Excerto do texto
A propaganda dos nossos dias é feroz, ominipresente, e quem a gere sabe que conta com a vontade que temos, humanos civilizados, de viver de olhos semiabertos, entregues a visões sonolentas, de braços parados, arrastados na corrente, sem grande esforço, alimentados e entretidos, vazios por dentro, pesados por fora.
Mas e se um dia, despertarmos? El-Akkad acredita que o faremos, e na verdade creio que é impossível ler o seu livro, lançado há poucos meses e não o fazer. Chama-se One Day Everyone Will Have Been Against This2 e começo a lê-lo mal termino Ta-Nehisi Coates. Talvez o tenha comprado mal o ouvi, na entrevista que referi no início desta partilha, porque me chega a casa pouco depois.
One Day Everyone Will Have Been Against This… será relevante, pensar esse futuro que não salva ninguém no presente?

Tarefa pedida
Transcreva, sem qualquer alteração, o trecho do excerto acima que começa em "Mas e se um" e termina em "casa pouco depois.".

Entradas fornecidas
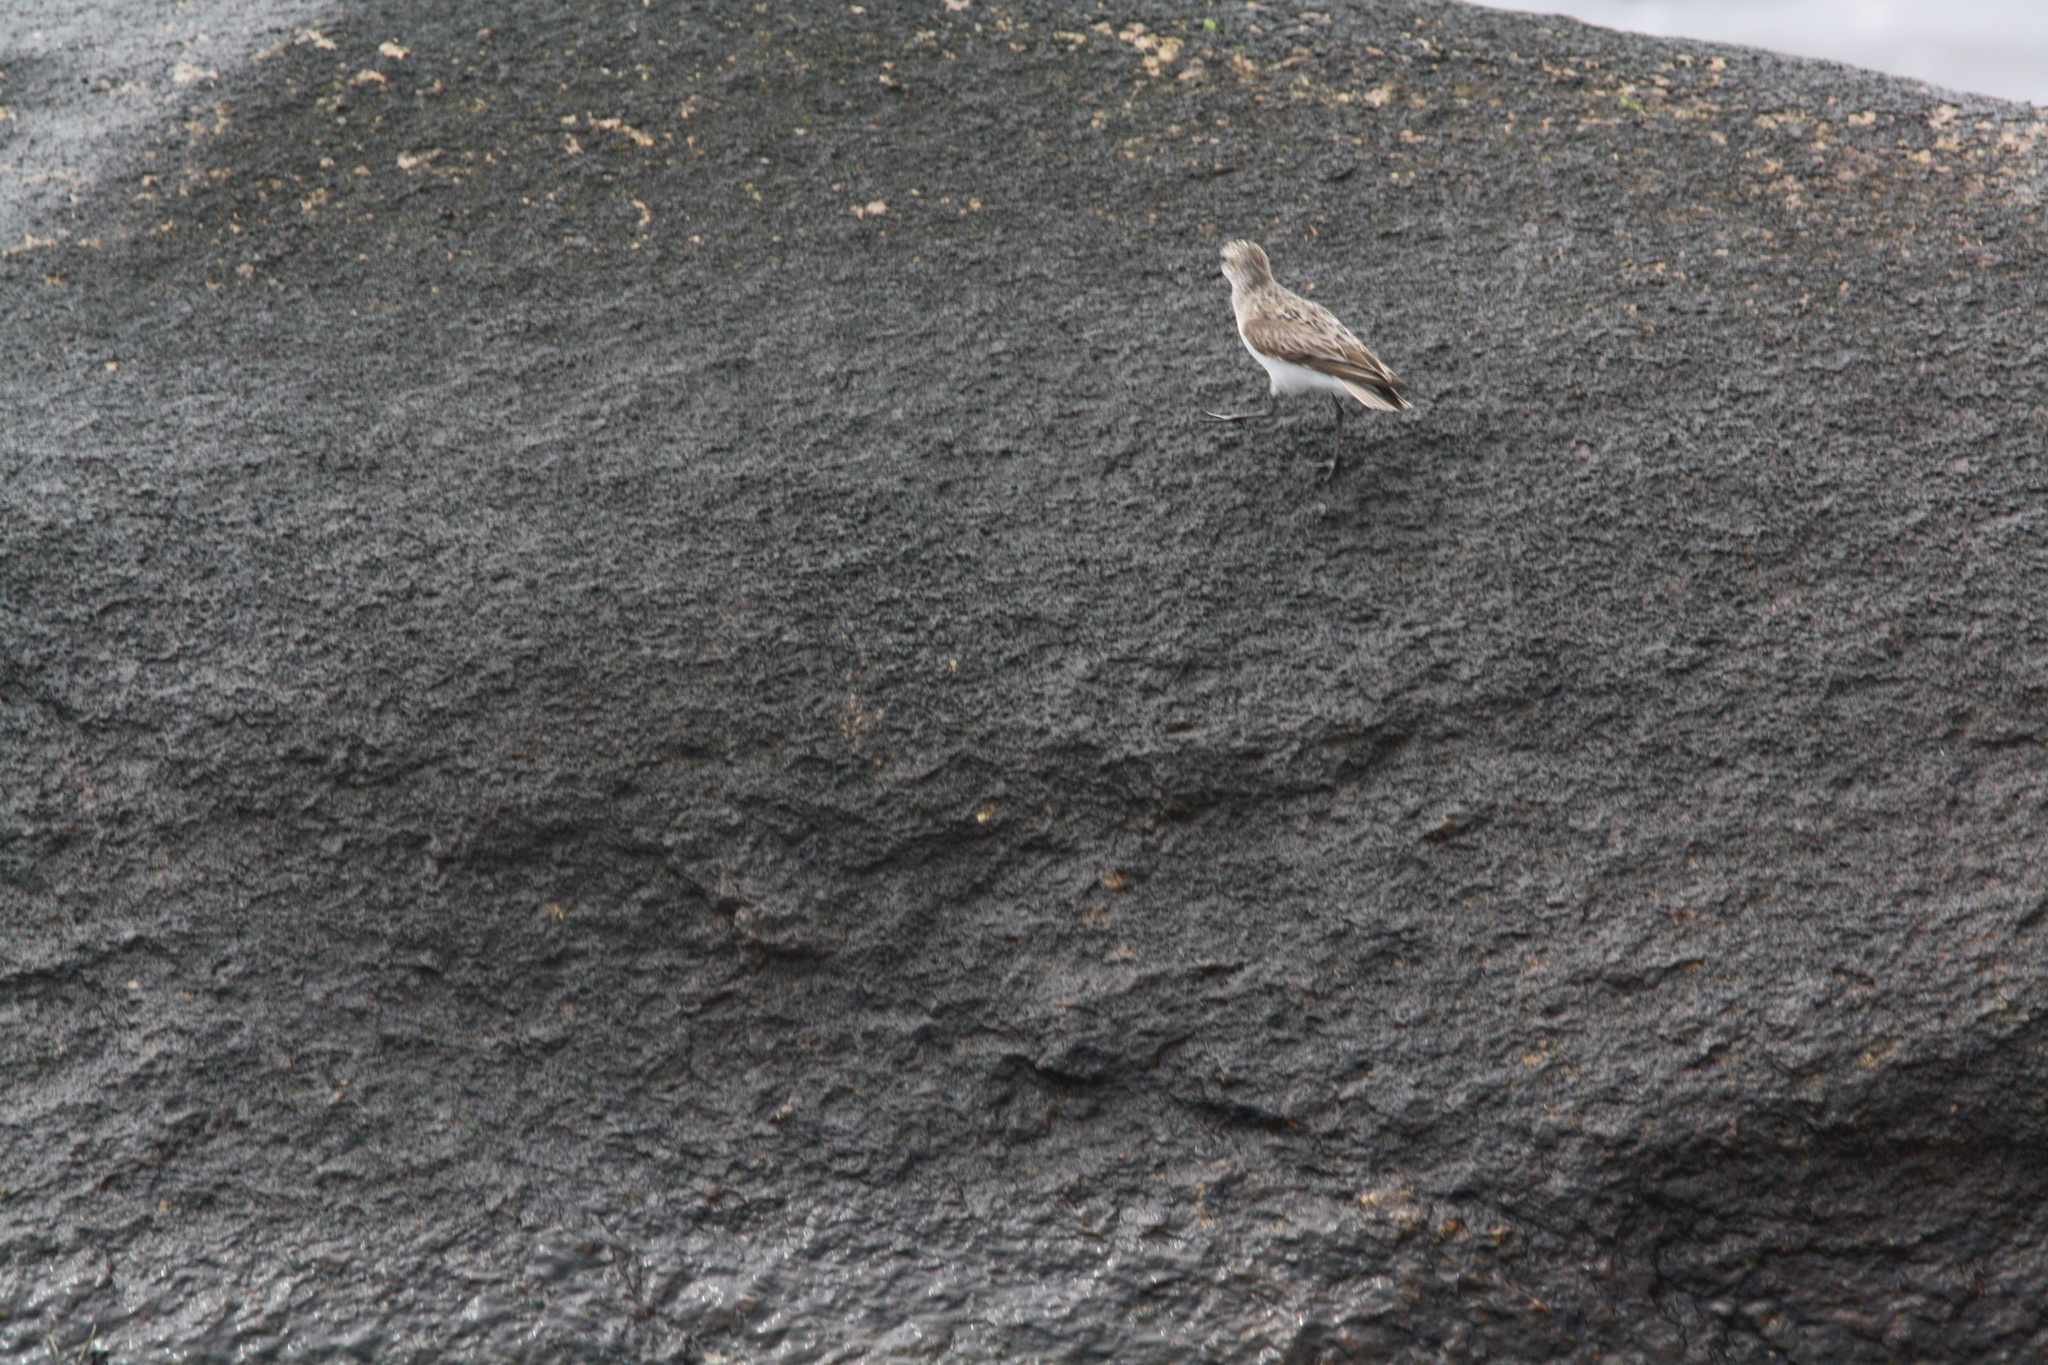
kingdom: Animalia
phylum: Chordata
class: Aves
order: Charadriiformes
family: Scolopacidae
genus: Calidris
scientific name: Calidris pusilla
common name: Semipalmated sandpiper
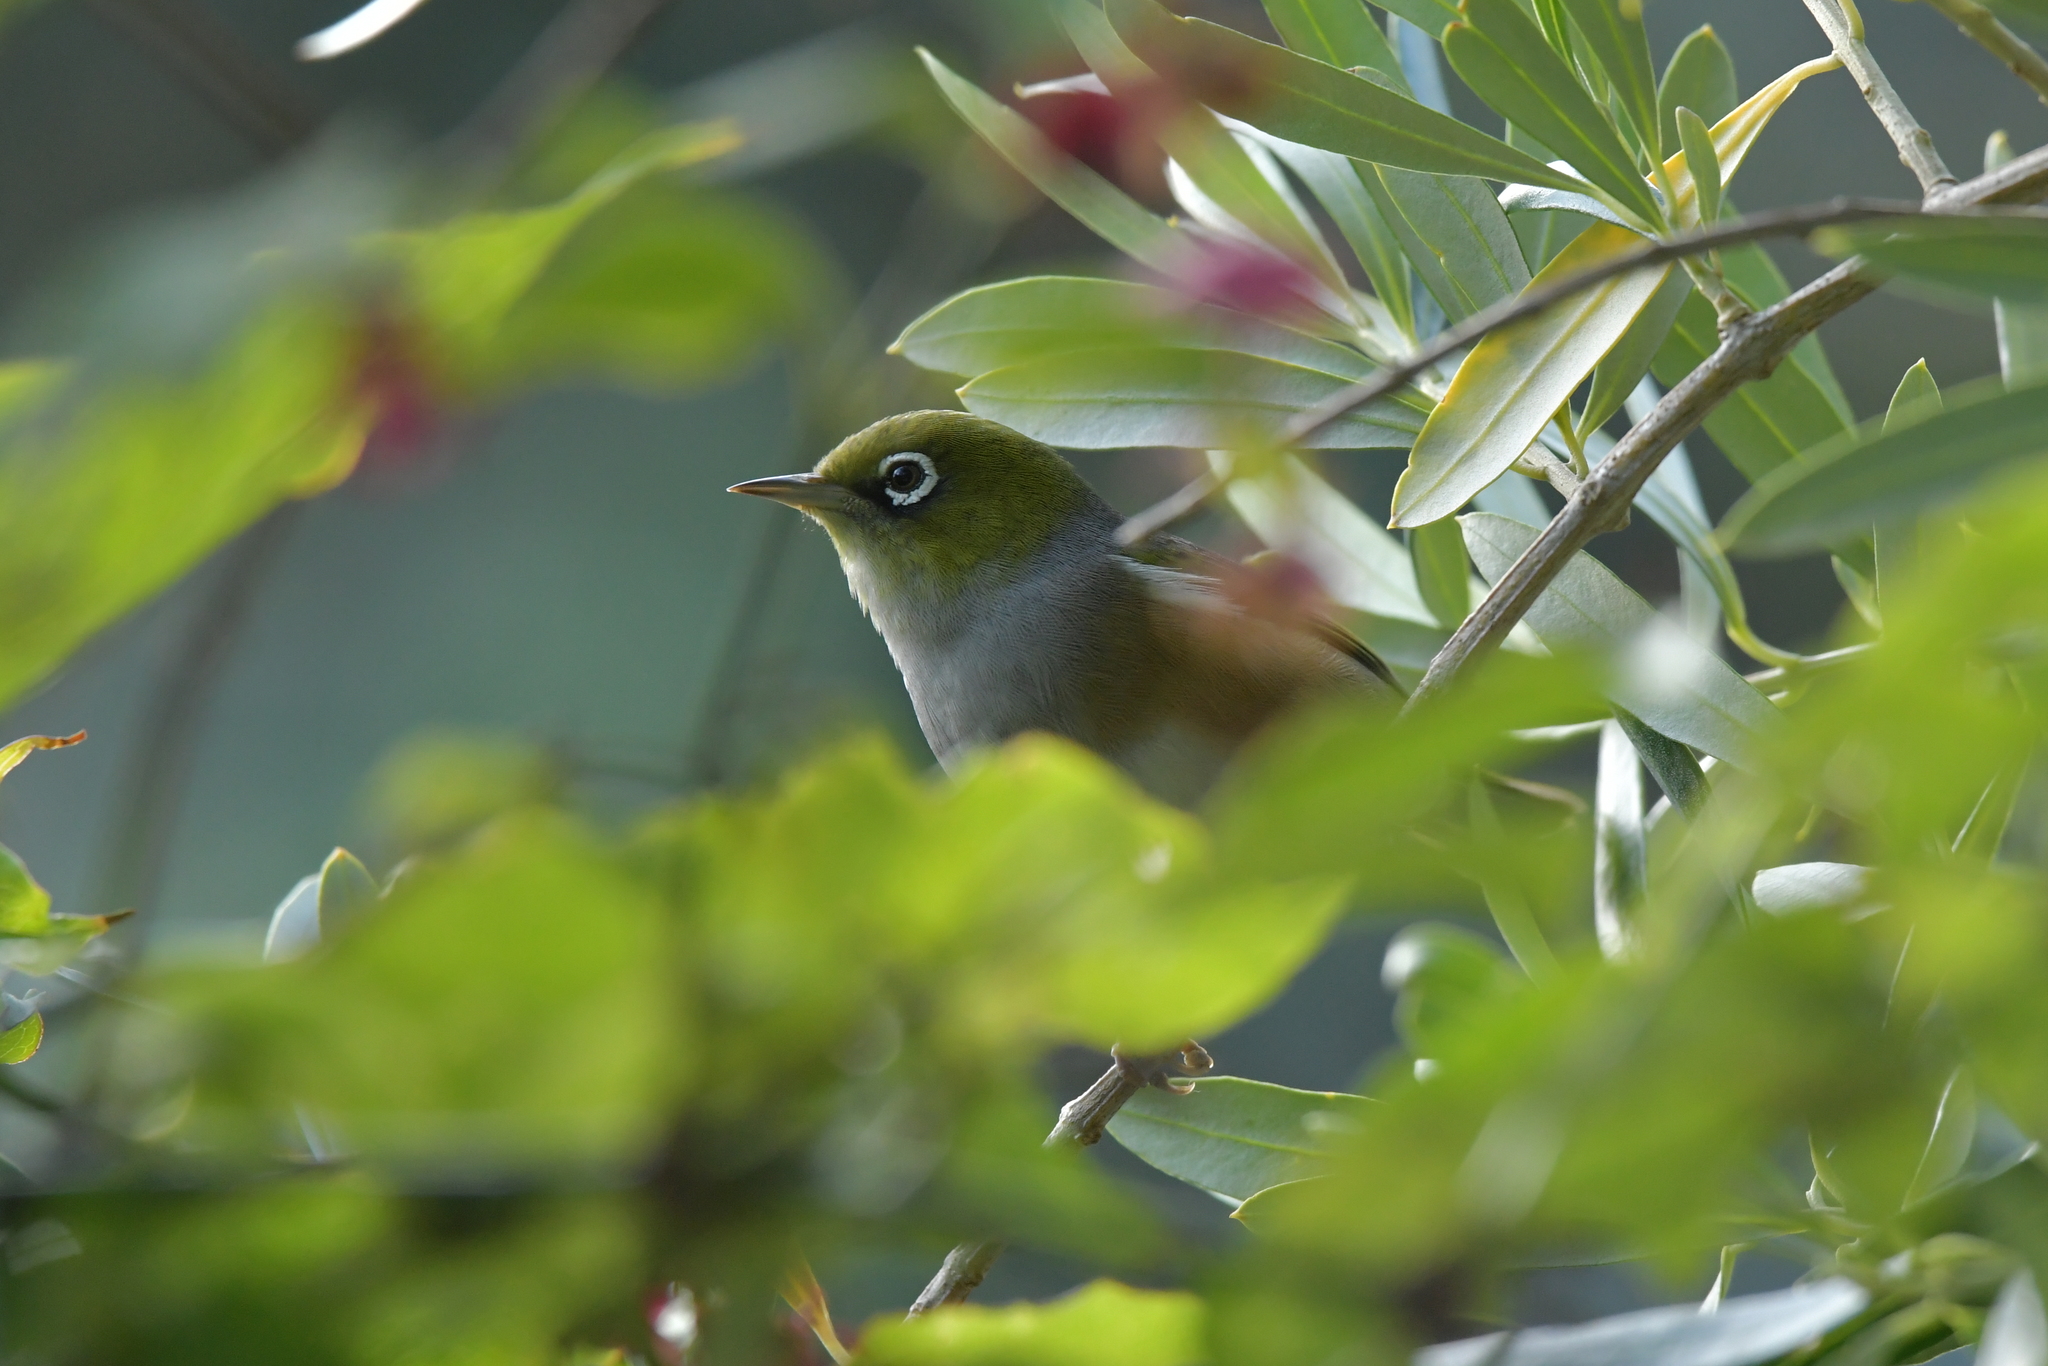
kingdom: Animalia
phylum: Chordata
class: Aves
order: Passeriformes
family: Zosteropidae
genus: Zosterops
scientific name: Zosterops lateralis
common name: Silvereye
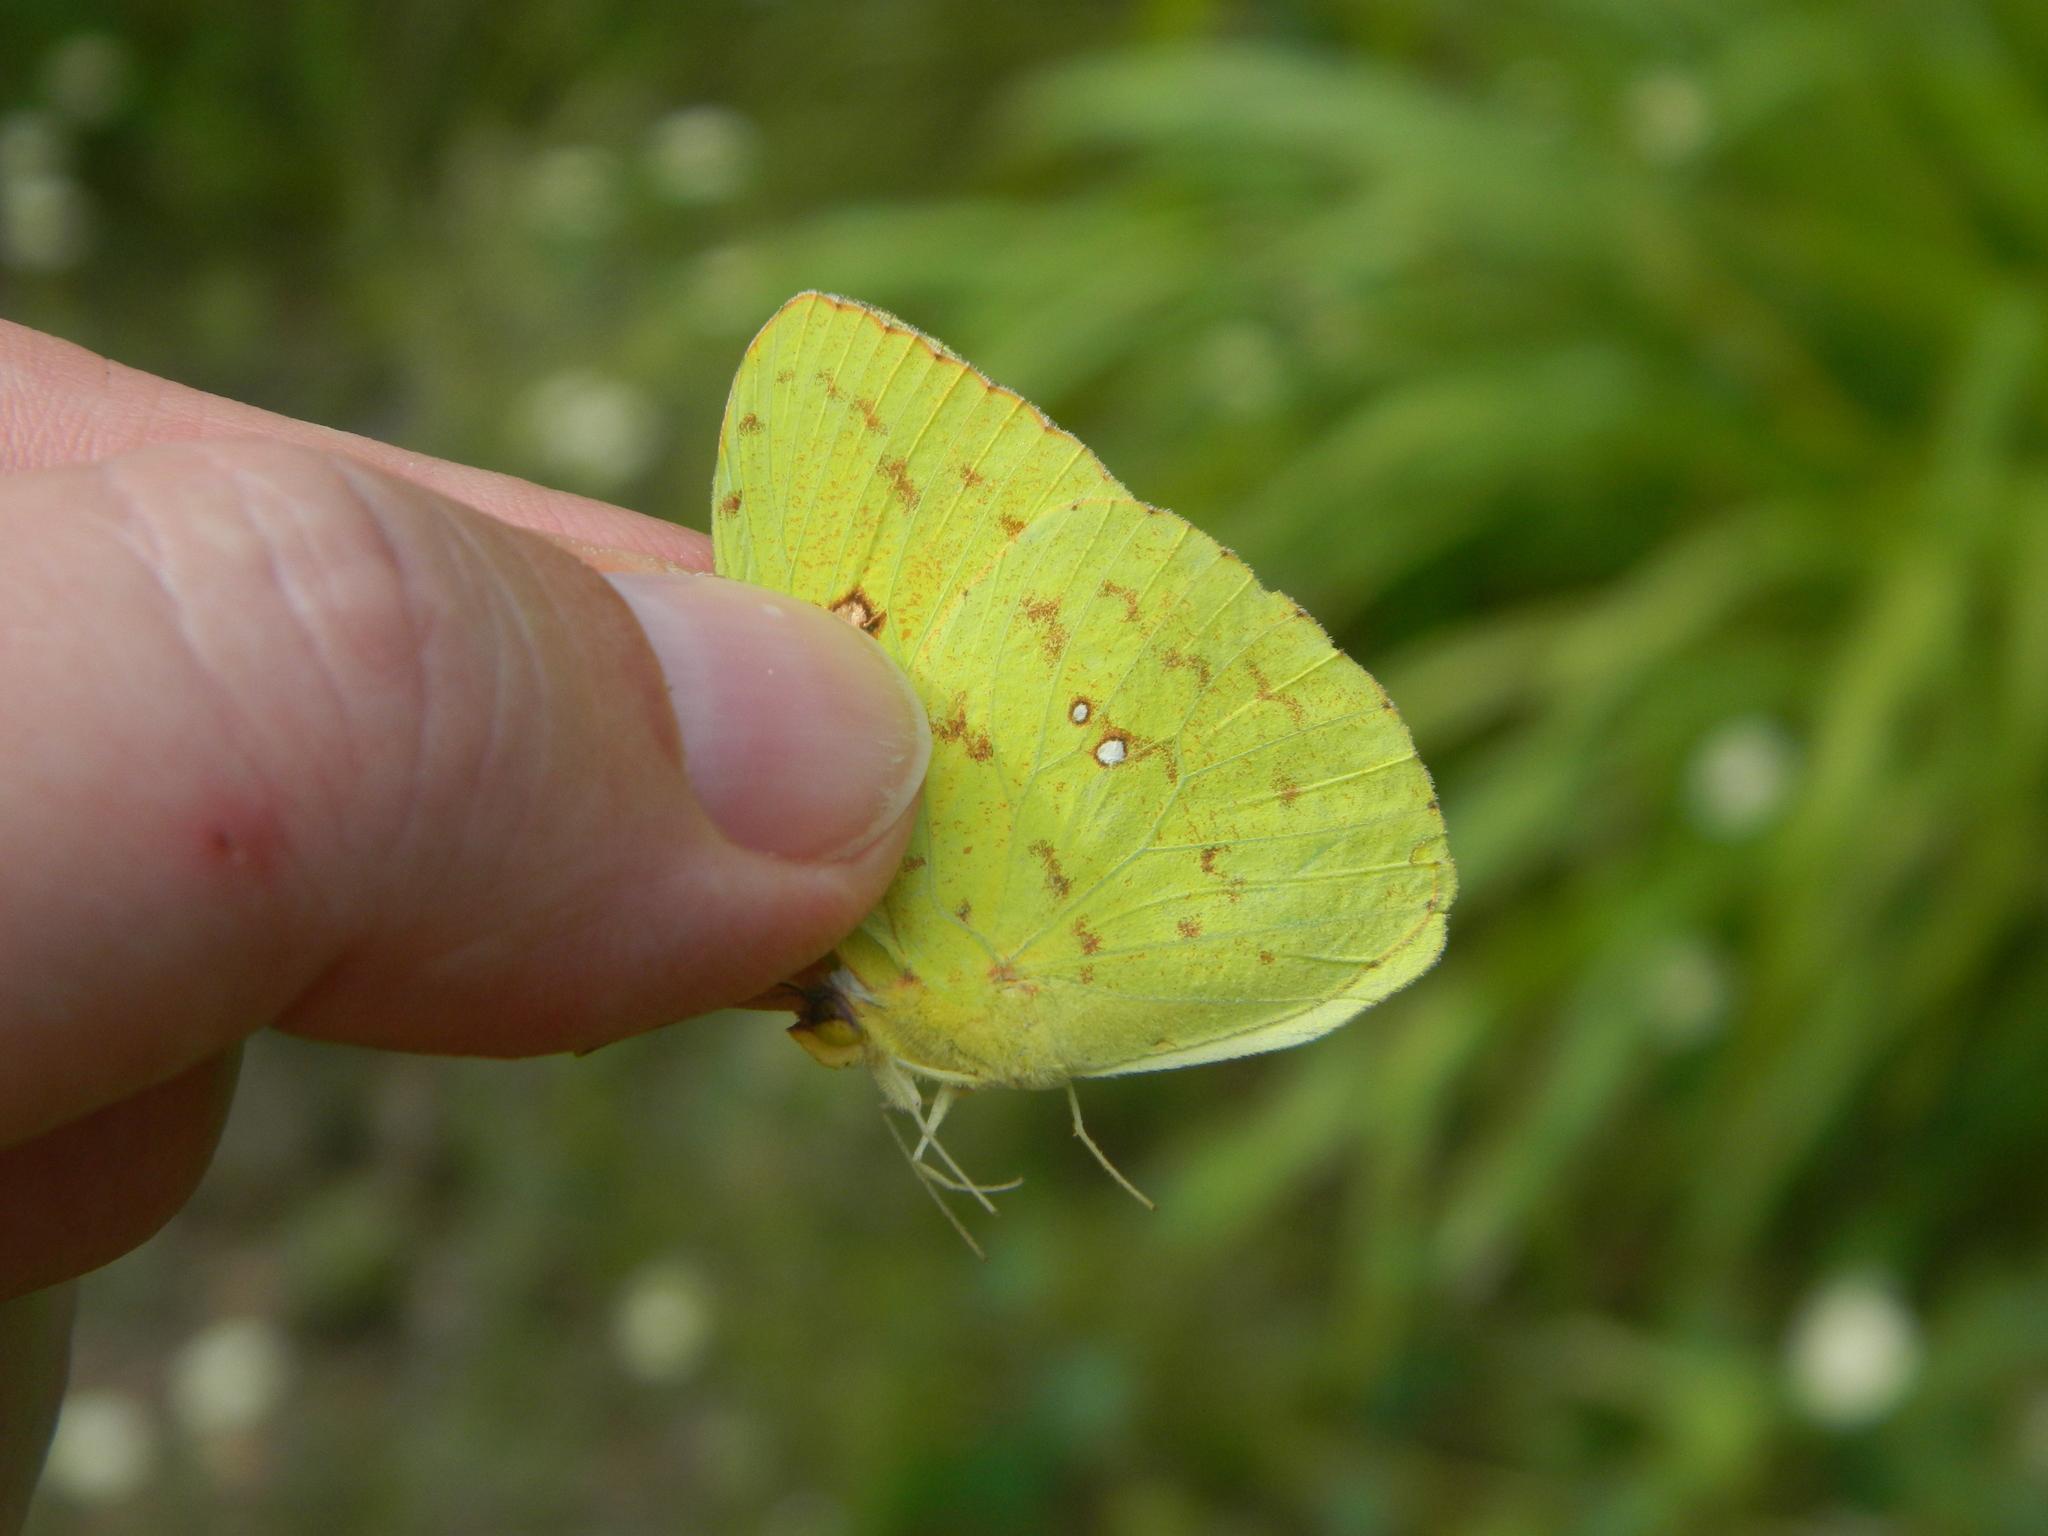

Resultado do exercício
Mas e se um dia, despertarmos? El-Akkad acredita que o faremos, e na verdade creio que é impossível ler o seu livro, lançado há poucos meses e não o fazer. Chama-se One Day Everyone Will Have Been Against This2 e começo a lê-lo mal termino Ta-Nehisi Coates. Talvez o tenha comprado mal o ouvi, na entrevista que referi no início desta partilha, porque me chega a casa pouco depois.